What matters is where OPEC oil producers and rising export powers choose to invest their surpluses. If they cease to rotate this wealth into US Treasuries, mortgage bonds, and other US assets, the dollar must weaken over time.
“Everybody in the world is massively overweight the US dollar,” said David Bloom, currency chief at HSBC. “As they invest a little here and little there in other currencies, or gold, it slowly erodes the dollar. It is like sterling after World War One. Everybody can see it’s happening.”
“In the US they have near zero rates, external deficits, and public debt sky-rocketing to 100pc of GDP, and on top of that they are printing money. It is the perfect storm for the dollar,” he said.
“The dollar rallied last year because we had a global liquidity crisis, but we think the rules have changed and that it will be very different this time [if there is another market sell-off]” he said.
The self-correcting mechanism in the global currency system has been jammed until now because China and other Asian powers have been holding down their currencies to promote exports. The Gulf oil states are mostly pegged to the dollar, for different reasons.
This strategy has become untenable. It is causing them to import a US monetary policy that is too loose for their economies and likely to fuel unstable bubbles as the global economy recovers.
Lorenzo Bini Smaghi, a board member of the European Central Bank, said China for one needs to bite bullet. “I think the best way is that China starts adopting its own monetary policy and detach itself from the Fed’s policy.”
Beijing has been schizophrenic, grumbling about the eroding value of its estimated $1.6 trillion of reserves held in dollar assets while at the same time perpetuating the structure that causes them to accumulate US assets in the first place – that is to say, by refusing to let the yuan rise at any more than a glacial pace.

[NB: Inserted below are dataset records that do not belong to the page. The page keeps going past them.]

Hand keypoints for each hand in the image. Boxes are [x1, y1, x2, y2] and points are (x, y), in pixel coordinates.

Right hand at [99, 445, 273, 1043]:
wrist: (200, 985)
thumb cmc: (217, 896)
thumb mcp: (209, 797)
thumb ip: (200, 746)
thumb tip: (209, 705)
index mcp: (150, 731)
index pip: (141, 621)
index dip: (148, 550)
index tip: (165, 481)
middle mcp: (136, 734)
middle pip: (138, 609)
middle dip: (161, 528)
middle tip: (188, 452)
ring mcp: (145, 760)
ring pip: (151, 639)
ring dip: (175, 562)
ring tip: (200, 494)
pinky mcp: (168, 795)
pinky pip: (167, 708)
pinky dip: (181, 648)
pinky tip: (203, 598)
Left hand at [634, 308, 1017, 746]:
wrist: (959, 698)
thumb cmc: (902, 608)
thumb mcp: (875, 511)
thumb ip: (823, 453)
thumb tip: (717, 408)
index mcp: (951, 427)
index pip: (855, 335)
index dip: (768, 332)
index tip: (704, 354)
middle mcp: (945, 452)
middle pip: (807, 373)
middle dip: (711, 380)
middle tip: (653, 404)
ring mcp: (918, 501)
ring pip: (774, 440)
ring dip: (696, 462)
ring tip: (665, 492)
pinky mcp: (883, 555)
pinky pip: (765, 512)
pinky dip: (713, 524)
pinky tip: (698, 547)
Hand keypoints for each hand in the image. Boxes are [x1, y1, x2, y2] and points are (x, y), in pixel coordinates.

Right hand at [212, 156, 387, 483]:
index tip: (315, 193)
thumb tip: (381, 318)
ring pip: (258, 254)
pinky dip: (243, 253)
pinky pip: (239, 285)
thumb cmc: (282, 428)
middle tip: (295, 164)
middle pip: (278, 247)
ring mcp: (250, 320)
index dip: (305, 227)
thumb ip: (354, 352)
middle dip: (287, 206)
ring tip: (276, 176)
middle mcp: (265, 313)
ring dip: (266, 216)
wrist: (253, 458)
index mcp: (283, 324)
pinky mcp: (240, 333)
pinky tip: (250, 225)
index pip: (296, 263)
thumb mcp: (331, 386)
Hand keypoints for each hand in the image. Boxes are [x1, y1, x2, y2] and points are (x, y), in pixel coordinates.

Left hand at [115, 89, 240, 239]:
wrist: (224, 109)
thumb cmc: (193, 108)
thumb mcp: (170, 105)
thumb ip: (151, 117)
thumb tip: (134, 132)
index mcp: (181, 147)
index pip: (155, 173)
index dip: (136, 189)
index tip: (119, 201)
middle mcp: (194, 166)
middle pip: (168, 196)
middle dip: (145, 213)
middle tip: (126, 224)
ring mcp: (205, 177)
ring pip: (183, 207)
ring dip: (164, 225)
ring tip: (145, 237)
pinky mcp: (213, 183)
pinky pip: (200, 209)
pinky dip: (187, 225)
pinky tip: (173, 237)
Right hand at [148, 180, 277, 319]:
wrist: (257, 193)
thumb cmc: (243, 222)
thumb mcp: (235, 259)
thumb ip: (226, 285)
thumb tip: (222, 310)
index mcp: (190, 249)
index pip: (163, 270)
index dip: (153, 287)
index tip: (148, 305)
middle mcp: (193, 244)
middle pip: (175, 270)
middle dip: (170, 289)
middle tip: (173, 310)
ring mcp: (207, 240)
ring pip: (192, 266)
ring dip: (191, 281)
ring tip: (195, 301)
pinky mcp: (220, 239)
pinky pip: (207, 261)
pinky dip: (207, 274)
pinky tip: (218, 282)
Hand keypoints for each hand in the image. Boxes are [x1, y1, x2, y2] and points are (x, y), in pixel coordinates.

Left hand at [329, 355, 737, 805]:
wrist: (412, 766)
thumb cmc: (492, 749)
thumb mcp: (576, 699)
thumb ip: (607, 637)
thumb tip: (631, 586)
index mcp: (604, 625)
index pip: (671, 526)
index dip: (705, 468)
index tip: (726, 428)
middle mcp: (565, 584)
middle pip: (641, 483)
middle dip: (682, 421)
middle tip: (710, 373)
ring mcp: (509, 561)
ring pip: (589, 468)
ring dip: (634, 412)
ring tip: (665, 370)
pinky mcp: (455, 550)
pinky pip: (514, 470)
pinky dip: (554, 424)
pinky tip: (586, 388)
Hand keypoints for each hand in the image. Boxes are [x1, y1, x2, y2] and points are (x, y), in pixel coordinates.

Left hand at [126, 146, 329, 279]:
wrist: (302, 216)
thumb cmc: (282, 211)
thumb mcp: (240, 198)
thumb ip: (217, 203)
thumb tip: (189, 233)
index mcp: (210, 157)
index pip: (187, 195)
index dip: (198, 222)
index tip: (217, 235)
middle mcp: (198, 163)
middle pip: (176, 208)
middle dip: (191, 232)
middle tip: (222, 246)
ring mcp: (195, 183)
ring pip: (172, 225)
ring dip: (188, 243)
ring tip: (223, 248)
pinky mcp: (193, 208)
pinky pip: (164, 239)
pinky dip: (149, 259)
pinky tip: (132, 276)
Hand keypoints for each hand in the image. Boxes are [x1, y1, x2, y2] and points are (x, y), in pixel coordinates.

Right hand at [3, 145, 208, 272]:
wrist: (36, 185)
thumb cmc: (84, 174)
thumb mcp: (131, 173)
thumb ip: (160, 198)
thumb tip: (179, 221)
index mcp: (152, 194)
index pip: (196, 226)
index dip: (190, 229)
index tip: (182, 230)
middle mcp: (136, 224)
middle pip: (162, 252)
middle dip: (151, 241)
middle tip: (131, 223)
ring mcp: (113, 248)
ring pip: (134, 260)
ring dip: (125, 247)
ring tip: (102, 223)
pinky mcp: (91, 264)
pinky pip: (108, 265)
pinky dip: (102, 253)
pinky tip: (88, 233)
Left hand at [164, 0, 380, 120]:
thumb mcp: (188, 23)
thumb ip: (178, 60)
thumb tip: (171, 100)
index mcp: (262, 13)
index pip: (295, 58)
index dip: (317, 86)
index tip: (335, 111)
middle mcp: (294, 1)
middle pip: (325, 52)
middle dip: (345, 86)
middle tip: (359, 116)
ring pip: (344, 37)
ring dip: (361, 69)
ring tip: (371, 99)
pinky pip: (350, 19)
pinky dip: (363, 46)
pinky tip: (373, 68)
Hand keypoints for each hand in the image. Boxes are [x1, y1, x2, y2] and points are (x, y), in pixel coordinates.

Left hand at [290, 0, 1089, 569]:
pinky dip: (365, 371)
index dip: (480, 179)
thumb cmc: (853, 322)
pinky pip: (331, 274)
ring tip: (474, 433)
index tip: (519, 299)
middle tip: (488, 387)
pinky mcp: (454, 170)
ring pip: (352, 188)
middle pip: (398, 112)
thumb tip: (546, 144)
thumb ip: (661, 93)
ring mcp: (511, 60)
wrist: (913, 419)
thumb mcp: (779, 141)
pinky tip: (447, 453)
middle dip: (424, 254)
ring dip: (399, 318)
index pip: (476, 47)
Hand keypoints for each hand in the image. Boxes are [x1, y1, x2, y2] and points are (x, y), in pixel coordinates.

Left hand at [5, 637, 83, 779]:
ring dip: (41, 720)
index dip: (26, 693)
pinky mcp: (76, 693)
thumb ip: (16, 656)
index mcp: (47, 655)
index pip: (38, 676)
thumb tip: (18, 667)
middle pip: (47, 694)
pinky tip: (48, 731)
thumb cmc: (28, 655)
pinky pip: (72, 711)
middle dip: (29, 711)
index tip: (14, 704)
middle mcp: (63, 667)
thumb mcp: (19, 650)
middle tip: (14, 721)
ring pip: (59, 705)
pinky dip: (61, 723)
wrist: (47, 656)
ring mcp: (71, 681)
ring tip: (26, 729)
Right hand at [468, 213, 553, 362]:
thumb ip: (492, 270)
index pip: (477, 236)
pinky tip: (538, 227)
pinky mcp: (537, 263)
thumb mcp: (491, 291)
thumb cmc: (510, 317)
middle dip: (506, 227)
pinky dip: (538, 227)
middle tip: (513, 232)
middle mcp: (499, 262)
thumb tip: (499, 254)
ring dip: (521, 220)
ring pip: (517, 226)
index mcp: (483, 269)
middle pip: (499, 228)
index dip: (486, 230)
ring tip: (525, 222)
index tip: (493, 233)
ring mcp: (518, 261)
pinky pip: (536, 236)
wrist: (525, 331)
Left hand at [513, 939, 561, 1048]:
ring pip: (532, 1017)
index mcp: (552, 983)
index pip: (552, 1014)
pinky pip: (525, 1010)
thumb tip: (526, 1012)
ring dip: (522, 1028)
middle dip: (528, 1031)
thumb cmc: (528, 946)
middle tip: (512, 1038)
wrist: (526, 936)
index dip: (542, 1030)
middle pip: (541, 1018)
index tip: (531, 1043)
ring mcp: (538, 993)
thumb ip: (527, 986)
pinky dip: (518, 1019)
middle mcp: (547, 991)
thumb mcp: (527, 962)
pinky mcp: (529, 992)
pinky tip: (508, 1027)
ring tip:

For all its talk, China bought a further $25bn of US Treasuries in June and $25bn in July. The weak yuan has helped to keep China’s factories open – and to preserve social order – during the economic crisis, though exports were still down 23pc in August. But this policy is on borrowed time. Reformers in Beijing are already orchestrating a profound shift in China’s economy from export reliance (38pc of GDP) to domestic demand, and they know that keeping the dollar peg too long will ultimately cause them to lose export edge anyway – via the more damaging route of inflation.
For the time being, Europe is bearing the full brunt of Asia’s currency policy. The dollar peg has caused the yuan to slide against the euro, even as China’s trade surplus with the EU grows. It reached €169bn (£156bn) last year. This is starting to provoke protectionist rumblings in Europe, where unemployment is nearing double digits.
ECB governor Guy Quaden said patience is running thin. “The problem is not the exchange rate of the dollar against the euro, but rather the relationship between the dollar and certain Asian currencies, to mention one, the Chinese Yuan. I say no more.”
France’s finance minister Christine Lagarde said at the G7 meeting that the euro had been pushed too high. “We need a rebalancing so that one currency doesn’t take the flak for the others.”
Clearly this is more than a dollar problem. It is a mismatch between the old guard – US, Europe, Japan – and the new powers that require stronger currencies to reflect their dynamism and growing wealth. The longer this goes on, the more havoc it will cause to the global economy.
The new order may look like the 1920s, with four or five global currencies as regional anchors – the yuan, rupee, euro, real – and the dollar first among equals but not hegemon. The US will be better for it.